Por la mañana, la calle se volvía como un gran tambor de alfombras sacudidas.
Aquella mañana, me encontré a Bébert en la acera, estaba guardando la portería de su tía, que había salido a hacer la compra. También él levantaba una nube de la acera con una escoba, Bébert.
Quien no levantara polvo por aquellos andurriales, hacia las siete de la mañana, sería un guarro de tomo y lomo para los de su propia calle. Alfombras sacudidas, señal de limpieza, casa decente. Con eso basta. Ya te puede apestar la boca, que, después de eso, estás tranquilo. Bébert se tragaba todo el polvo que levantaba y también el que le enviaban desde los pisos. Sin embargo, llegaban hasta los adoquines algunas manchas de sol, pero como en el interior de una iglesia, pálidas y tamizadas, místicas.
Bébert me había visto llegar. Yo era el médico de la esquina, donde para el autobús. Piel demasiado verdusca, manzana que nunca maduraría, Bébert. Se rascaba y de verlo me daban ganas a mí también, de rascarme. Es que también yo tenía pulgas, cierto es, que me pegaban los enfermos por las noches. Te saltan con gusto al abrigo, porque es el lugar más caliente y húmedo que se presenta. Eso te lo enseñan en la Facultad.

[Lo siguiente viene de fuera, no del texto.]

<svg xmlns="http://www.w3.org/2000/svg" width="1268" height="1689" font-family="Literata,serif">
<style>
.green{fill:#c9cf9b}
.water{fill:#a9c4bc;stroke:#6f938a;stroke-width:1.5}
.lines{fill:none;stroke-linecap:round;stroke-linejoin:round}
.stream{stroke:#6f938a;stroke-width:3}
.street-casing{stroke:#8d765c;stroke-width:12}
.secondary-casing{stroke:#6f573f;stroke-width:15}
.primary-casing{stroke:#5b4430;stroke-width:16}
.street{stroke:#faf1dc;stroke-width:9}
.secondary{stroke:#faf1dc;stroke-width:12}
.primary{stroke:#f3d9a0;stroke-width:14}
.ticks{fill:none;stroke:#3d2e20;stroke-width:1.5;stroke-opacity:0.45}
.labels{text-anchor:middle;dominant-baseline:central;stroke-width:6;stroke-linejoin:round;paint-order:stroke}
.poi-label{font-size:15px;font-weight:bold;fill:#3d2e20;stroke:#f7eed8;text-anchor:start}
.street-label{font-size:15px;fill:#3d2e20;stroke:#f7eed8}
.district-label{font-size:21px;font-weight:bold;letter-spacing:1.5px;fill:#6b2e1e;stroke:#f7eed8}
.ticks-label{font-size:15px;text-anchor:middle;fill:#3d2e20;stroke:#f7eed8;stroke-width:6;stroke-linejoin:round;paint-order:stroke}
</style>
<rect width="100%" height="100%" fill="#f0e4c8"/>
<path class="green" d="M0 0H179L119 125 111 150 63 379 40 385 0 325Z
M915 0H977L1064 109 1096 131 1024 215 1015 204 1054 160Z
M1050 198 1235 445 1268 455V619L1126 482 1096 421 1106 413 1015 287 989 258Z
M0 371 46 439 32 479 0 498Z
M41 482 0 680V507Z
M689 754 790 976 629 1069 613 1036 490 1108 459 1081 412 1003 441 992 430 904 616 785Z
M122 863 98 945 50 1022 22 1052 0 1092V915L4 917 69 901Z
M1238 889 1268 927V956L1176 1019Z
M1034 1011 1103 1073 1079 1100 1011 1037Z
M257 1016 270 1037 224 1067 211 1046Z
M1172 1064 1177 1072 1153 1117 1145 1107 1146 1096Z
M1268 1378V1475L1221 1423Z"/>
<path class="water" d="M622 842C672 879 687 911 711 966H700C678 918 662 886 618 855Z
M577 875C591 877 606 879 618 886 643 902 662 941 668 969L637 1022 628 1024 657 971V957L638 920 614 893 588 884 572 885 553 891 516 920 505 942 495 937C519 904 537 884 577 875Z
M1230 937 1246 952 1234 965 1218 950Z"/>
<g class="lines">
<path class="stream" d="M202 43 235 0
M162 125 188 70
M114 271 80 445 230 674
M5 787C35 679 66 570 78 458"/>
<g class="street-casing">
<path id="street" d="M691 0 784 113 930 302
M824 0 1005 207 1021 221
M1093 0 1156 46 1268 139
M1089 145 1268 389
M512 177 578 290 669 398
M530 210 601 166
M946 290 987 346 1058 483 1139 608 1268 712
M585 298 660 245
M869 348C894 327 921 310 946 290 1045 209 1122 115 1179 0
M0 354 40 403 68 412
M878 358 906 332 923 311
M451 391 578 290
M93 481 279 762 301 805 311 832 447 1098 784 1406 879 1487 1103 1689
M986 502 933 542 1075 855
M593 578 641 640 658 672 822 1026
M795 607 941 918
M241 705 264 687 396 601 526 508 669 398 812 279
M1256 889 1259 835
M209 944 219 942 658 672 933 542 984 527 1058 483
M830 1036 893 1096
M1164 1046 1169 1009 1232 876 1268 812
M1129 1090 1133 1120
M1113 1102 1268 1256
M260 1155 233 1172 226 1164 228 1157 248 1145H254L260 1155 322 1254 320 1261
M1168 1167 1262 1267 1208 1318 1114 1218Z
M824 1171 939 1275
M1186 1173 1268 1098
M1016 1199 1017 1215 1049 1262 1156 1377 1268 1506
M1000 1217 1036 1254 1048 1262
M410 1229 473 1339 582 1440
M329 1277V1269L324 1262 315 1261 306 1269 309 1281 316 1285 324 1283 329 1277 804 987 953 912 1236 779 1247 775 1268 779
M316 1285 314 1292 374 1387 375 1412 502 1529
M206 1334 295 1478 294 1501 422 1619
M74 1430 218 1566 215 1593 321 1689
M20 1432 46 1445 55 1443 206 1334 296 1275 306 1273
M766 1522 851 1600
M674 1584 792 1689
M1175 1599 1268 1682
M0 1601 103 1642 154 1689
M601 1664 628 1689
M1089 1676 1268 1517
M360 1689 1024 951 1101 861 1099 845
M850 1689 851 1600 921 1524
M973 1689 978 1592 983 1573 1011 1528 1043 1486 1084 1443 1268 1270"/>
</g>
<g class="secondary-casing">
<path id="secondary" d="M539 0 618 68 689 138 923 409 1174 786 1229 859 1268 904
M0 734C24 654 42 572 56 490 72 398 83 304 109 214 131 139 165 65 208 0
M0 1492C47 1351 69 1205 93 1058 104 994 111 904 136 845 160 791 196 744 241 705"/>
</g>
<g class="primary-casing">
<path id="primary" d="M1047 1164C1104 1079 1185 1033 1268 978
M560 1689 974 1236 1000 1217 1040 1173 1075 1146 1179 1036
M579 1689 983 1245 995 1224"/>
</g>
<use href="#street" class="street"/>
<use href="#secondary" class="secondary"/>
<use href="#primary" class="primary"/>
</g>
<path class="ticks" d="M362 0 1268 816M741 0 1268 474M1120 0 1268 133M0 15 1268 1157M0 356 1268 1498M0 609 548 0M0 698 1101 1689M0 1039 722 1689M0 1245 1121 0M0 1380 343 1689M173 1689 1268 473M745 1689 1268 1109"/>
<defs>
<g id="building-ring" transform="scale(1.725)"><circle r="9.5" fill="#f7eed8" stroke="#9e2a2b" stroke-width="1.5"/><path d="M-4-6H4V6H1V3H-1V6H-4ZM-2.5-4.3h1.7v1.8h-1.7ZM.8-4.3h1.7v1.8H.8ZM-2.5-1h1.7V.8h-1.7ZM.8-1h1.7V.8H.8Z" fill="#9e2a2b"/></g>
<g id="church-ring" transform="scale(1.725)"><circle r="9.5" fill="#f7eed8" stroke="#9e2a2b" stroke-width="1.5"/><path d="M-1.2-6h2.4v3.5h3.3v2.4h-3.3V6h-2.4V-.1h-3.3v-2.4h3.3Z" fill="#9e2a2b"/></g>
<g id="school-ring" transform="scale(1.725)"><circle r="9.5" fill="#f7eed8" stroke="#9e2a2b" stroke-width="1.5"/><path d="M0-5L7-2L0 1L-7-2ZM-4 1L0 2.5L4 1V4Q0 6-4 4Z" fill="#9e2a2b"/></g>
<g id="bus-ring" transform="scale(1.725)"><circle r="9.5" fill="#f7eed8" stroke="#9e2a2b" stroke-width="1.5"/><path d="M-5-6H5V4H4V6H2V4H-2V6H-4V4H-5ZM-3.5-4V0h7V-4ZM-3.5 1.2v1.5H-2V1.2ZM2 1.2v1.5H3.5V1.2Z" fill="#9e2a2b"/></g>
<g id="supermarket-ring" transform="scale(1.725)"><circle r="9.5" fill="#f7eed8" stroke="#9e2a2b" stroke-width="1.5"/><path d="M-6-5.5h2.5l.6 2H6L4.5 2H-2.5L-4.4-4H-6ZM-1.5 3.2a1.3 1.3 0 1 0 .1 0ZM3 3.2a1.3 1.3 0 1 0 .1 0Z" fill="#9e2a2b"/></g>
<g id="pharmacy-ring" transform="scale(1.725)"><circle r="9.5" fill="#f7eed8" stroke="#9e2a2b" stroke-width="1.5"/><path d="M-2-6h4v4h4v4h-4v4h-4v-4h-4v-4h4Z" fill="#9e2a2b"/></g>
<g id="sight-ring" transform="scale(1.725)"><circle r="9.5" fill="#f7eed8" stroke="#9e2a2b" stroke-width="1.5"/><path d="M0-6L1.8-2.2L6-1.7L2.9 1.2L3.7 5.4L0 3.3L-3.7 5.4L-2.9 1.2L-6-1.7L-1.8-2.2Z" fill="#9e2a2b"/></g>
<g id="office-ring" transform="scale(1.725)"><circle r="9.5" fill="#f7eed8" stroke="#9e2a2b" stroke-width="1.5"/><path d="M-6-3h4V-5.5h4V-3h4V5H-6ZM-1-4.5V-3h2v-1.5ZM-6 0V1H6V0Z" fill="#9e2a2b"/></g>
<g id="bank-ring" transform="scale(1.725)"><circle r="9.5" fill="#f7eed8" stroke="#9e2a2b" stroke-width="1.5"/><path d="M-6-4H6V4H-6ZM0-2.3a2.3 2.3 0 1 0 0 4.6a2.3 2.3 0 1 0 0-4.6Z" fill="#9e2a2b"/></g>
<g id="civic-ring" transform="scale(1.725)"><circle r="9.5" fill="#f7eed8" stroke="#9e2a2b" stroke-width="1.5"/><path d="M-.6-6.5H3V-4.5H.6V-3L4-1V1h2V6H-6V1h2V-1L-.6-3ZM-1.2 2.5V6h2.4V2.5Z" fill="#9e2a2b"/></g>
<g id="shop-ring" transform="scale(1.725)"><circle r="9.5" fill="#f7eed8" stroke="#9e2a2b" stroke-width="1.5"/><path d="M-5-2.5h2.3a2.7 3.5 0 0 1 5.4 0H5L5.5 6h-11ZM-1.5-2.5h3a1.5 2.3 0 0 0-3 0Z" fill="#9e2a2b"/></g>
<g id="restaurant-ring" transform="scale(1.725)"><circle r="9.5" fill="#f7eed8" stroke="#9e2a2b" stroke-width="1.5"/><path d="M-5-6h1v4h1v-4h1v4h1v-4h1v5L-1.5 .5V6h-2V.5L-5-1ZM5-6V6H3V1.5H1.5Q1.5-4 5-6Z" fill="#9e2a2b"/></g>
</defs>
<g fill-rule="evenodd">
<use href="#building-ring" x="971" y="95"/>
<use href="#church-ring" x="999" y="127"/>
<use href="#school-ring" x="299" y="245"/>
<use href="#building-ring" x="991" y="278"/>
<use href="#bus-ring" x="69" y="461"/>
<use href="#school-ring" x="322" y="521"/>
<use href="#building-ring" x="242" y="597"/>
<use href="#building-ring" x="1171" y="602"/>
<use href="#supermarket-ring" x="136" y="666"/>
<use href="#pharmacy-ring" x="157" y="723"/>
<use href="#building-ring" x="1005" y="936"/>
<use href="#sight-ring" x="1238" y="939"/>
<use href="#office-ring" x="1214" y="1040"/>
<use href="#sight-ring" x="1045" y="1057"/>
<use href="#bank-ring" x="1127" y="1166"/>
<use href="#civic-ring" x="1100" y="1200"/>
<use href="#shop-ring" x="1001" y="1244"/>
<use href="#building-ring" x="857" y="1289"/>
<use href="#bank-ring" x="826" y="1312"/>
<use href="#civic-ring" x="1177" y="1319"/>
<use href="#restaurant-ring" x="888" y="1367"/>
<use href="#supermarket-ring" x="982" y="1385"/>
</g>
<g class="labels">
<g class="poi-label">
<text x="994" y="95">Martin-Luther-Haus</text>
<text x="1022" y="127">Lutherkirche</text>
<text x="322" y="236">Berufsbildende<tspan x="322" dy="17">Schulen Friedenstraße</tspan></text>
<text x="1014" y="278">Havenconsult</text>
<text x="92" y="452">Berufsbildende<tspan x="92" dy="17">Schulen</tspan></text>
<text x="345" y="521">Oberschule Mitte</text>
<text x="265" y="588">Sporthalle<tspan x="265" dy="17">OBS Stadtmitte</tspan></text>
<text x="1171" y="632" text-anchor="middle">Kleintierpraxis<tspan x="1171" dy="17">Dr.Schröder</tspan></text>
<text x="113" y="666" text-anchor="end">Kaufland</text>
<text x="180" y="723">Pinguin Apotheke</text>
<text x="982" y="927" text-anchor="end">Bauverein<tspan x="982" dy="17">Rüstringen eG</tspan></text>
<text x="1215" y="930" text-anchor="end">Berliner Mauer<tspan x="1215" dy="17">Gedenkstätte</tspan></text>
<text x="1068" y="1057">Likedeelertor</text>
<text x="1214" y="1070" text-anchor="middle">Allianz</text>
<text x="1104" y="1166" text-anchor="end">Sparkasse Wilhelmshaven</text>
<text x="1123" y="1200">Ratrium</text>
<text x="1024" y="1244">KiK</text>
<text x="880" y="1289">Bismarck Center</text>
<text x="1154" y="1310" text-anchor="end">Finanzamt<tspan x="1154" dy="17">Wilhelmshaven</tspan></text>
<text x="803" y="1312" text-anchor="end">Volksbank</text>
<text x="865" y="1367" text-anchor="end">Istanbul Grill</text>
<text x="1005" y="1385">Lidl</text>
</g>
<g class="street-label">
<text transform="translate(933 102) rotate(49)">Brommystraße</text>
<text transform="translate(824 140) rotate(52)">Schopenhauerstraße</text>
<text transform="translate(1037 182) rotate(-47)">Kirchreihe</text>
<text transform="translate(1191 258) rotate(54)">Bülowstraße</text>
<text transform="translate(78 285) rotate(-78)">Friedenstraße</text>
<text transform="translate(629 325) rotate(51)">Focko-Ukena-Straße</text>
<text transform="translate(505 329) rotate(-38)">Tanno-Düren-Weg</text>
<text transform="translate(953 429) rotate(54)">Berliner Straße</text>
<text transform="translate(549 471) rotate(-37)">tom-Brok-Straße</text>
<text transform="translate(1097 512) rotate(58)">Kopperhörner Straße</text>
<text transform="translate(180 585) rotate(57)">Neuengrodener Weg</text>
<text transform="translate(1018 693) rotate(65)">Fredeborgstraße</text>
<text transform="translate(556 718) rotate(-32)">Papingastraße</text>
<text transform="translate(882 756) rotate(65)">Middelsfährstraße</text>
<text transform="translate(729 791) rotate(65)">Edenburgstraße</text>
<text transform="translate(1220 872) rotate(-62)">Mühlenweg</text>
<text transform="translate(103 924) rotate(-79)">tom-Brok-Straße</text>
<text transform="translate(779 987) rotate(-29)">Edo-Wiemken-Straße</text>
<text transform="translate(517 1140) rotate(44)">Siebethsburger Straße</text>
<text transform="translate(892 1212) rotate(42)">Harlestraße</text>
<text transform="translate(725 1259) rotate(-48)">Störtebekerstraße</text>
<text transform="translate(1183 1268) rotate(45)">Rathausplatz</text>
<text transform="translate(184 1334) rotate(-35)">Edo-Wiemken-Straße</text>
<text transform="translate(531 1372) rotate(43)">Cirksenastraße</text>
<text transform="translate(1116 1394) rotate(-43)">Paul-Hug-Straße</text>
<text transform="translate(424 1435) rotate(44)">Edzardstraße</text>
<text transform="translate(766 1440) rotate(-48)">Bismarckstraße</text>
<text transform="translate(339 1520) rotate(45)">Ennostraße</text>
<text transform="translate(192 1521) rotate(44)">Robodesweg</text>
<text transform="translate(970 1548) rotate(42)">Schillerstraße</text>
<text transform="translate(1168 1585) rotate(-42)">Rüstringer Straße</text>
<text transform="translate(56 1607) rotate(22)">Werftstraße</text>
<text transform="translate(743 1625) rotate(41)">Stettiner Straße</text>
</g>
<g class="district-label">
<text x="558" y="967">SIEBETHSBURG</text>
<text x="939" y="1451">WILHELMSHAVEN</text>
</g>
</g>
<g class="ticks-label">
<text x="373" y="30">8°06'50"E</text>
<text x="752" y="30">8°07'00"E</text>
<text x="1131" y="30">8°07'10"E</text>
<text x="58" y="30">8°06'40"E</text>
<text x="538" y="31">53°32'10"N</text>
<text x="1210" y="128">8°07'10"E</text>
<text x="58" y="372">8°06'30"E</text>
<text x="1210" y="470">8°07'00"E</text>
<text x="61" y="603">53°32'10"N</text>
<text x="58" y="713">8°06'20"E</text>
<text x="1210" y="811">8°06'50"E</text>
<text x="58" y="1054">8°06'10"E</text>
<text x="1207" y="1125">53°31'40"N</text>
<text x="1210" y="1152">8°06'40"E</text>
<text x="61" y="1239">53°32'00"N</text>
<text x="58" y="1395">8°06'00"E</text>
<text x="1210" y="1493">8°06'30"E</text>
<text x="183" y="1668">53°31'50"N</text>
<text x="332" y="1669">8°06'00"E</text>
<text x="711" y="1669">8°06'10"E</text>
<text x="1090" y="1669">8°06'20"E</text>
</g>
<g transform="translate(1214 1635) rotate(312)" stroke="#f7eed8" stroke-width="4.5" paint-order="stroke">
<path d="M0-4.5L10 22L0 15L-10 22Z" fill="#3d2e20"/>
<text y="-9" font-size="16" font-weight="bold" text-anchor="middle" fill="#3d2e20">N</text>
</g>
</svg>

Bébert abandonó su alfombra para darme los buenos días. Desde todas las ventanas nos miraban hablar.
Mientras haya que amar a alguien, se corre menos riesgo con los niños que con los hombres, tienes al menos la excusa de esperar que sean menos cabrones que nosotros más adelante. Qué poco sabíamos.
Por su cara lívida bailaba aquella infinita sonrisa de afecto puro que nunca he podido olvidar. Una alegría para el universo.
Pocos seres, pasados los veinte años, conservan aún un poquito de ese afecto fácil, el de los animales. ¡El mundo no es lo que creíamos! ¡Y se acabó! Conque, ¡hemos cambiado de jeta! ¡Y menudo cambio! ¡Por habernos equivocado! ¡Perfectos cabrones nos volvemos en un dos por tres! ¡Eso es lo que nos queda en la cara pasados los veinte años! ¡Un error! Nuestra cara es un puro error.
«¡Eh —va y me dice Bébert—, doctor! ¿A que han recogido a uno en la Place des Fêtes esta noche? ¿A que le habían cortado el cuello con una navaja? Era usted el que estaba de servicio, ¿verdad?»
«No, no estaba yo de servicio, Bébert, yo no, era el doctor Frolichon…»
«¡Qué pena! Porque mi tía ha dicho que le habría gustado que hubiera sido usted… Que se lo habría contado todo…»
«Habrá que esperar a la próxima vez, Bébert.»
«Pasa mucho, ¿eh?, eso de que maten a gente por aquí», comentó también Bébert.